__TASK STATEMENT__:
Count the lines of the records that contain the string "largest", matching case exactly, and reply with the number alone.

━━━━━━━━

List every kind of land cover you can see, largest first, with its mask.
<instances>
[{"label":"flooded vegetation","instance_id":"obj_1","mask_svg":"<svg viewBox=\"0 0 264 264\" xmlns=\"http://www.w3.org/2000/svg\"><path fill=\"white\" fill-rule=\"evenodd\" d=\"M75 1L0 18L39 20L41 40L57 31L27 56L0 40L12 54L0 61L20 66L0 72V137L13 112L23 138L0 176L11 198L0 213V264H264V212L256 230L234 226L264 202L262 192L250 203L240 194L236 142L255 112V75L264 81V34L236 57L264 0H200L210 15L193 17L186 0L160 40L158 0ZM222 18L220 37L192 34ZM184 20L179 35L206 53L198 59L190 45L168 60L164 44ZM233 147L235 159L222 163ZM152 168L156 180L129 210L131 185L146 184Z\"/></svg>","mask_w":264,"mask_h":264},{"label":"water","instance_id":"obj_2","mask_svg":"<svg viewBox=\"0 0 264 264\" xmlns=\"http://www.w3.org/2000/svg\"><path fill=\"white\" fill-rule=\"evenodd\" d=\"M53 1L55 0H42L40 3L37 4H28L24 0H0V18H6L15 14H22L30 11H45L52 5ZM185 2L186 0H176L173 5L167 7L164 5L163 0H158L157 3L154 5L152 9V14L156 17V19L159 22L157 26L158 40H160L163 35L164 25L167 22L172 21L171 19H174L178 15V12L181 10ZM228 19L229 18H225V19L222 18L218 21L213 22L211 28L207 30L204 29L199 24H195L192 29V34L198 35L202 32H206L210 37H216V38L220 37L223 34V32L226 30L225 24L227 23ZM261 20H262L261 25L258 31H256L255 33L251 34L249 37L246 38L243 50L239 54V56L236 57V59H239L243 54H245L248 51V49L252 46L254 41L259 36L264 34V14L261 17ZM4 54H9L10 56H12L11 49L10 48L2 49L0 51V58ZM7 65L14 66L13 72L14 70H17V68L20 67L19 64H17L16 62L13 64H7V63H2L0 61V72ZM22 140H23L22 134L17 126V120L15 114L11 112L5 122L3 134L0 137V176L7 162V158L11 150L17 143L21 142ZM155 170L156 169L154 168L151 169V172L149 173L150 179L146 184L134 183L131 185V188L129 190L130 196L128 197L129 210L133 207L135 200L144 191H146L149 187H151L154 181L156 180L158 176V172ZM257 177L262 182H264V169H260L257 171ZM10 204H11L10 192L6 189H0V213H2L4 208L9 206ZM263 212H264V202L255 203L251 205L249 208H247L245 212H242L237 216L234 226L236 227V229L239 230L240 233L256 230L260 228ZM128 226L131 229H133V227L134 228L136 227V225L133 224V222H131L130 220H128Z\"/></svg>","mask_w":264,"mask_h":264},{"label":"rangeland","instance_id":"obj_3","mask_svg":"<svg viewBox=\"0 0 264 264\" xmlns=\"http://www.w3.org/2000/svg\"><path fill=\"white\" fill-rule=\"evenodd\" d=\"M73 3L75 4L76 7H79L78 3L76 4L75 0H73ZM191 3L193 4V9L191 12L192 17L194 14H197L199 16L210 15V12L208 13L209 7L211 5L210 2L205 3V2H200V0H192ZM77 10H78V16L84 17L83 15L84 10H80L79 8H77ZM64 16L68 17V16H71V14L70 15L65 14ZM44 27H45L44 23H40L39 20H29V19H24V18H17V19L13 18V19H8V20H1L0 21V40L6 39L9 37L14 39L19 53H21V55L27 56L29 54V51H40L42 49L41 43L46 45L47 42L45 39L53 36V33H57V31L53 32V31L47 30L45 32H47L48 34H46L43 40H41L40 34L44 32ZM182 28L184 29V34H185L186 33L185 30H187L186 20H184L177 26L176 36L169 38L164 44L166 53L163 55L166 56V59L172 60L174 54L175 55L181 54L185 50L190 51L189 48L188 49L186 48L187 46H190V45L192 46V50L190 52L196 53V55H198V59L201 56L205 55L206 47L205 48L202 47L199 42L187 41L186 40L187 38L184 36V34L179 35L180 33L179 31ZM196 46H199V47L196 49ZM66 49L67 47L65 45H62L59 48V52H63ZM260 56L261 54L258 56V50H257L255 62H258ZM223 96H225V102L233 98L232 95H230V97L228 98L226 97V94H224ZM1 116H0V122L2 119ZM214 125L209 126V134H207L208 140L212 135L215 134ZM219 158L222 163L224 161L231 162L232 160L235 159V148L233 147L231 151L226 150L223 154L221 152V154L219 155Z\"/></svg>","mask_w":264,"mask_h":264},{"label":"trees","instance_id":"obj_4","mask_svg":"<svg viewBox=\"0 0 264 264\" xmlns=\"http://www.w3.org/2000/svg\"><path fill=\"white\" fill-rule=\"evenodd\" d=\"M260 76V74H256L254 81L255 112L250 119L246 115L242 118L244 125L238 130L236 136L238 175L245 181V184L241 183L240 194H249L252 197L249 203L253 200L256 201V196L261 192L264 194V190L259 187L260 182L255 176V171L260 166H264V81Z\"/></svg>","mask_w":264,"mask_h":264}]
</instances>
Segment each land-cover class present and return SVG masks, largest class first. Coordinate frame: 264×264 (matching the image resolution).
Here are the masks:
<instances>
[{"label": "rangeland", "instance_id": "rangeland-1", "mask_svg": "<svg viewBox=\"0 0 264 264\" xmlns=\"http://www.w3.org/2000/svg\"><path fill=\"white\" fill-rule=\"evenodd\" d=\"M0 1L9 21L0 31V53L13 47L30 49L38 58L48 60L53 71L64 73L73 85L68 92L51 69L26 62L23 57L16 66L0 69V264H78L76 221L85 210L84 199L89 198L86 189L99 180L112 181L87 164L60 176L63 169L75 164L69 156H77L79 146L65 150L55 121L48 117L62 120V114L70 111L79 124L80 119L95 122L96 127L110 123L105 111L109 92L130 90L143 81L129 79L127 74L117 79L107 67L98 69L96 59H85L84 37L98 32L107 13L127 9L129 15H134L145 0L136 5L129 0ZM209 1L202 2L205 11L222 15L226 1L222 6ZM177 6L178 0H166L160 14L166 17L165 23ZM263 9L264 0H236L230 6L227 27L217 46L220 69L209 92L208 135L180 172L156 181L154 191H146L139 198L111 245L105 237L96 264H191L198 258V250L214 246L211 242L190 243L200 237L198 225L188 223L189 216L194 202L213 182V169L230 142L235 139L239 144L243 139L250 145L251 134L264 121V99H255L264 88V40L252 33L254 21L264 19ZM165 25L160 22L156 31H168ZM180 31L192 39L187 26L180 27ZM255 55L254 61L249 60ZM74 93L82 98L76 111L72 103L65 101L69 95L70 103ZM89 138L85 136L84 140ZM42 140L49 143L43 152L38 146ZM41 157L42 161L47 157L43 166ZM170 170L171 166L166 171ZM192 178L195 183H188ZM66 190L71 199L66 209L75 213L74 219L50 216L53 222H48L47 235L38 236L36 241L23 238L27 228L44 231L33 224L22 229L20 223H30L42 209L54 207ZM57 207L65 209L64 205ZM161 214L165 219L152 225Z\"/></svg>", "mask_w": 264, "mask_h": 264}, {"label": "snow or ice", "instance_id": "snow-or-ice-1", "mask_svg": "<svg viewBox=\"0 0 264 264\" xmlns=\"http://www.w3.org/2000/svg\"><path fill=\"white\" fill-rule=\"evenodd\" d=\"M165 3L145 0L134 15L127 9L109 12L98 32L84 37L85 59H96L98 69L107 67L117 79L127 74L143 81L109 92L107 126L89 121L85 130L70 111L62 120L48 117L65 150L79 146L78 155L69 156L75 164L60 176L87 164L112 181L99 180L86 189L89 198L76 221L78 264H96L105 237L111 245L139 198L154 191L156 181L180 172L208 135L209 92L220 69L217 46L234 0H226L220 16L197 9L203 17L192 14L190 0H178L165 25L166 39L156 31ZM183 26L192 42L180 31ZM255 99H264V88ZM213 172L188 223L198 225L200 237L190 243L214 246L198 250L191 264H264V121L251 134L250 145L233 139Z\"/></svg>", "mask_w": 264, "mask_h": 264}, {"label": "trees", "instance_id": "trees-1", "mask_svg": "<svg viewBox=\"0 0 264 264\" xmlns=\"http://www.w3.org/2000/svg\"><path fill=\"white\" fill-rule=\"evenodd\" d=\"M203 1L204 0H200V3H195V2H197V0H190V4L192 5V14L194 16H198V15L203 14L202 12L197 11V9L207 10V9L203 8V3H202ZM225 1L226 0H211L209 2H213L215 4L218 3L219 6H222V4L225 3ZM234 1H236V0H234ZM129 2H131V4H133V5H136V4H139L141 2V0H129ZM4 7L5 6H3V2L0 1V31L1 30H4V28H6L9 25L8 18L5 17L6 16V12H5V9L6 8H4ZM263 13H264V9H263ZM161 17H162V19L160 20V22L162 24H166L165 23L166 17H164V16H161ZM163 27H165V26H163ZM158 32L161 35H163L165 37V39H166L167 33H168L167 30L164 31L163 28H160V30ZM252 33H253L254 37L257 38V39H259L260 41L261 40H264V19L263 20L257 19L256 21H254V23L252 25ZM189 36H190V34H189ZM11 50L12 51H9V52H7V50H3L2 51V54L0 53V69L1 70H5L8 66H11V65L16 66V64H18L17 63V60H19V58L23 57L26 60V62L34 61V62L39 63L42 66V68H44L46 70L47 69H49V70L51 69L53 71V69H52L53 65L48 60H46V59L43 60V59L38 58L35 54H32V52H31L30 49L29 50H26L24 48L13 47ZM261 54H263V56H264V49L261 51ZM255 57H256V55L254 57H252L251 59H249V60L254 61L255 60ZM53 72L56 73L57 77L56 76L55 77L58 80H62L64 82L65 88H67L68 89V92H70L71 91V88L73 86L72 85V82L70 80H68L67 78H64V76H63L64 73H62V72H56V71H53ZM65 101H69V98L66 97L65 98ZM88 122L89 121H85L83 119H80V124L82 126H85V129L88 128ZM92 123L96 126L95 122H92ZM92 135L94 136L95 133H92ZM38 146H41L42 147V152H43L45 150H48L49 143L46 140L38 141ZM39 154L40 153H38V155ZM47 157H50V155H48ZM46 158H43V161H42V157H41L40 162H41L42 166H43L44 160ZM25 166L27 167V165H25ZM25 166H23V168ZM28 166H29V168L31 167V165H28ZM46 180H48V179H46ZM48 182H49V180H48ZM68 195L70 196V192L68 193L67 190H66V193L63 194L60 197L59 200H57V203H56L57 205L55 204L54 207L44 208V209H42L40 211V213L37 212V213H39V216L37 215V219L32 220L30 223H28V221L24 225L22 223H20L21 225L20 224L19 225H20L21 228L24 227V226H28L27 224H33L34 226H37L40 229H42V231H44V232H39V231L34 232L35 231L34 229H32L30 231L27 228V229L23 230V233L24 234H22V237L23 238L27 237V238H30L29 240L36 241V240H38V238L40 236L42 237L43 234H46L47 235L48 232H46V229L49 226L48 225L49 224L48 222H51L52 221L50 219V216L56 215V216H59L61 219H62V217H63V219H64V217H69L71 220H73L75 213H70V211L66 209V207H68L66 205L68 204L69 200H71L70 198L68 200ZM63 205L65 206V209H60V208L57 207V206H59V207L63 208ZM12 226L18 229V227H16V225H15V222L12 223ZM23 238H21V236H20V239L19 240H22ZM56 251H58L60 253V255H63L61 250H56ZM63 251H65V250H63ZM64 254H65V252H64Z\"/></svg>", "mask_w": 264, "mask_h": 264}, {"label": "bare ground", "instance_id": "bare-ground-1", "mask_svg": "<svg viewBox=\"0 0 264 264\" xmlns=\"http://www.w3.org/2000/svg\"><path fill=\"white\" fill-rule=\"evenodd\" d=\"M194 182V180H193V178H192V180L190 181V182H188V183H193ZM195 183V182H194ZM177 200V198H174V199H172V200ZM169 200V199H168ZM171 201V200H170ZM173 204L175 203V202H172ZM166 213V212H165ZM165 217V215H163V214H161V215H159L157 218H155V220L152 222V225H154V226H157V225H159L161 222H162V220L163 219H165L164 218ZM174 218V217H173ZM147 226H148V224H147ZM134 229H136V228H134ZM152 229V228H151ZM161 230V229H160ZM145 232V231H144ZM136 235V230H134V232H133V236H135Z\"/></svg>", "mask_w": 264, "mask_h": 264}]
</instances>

━━━━━━━━

__EXERCISE RESULT__:
2